#### Information shown

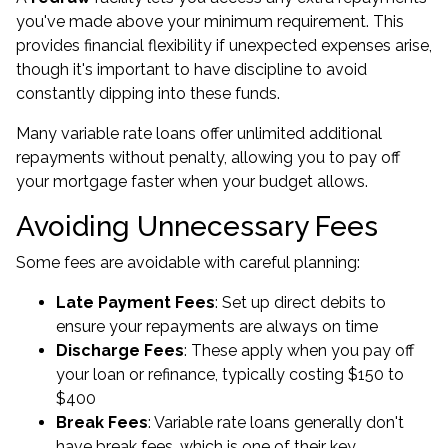
you've made above your minimum requirement. This
provides financial flexibility if unexpected expenses arise,
though it's important to have discipline to avoid
constantly dipping into these funds.
Many variable rate loans offer unlimited additional
repayments without penalty, allowing you to pay off
your mortgage faster when your budget allows.
Avoiding Unnecessary Fees
Some fees are avoidable with careful planning:
Late Payment Fees
: Set up direct debits to
ensure your repayments are always on time
Discharge Fees
: These apply when you pay off
your loan or refinance, typically costing $150 to
$400
Break Fees
: Variable rate loans generally don't
have break fees, which is one of their key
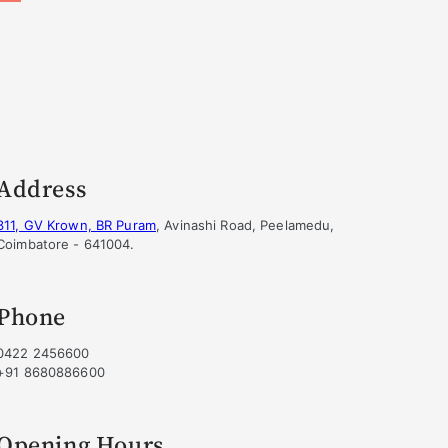
Address
311, GV Krown, BR Puram
, Avinashi Road, Peelamedu,
Coimbatore - 641004.
Phone
0422 2456600
+91 8680886600
Opening Hours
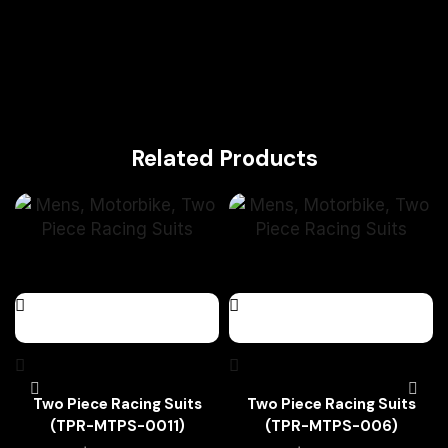
Related Products
Two Piece Racing Suits
Two Piece Racing Suits
(TPR-MTPS-0011)
(TPR-MTPS-006)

########

▶ _Instruction_: The answer must be a single number: the count of lines in the entries above that contain "repayments".

▶ _Result_: 2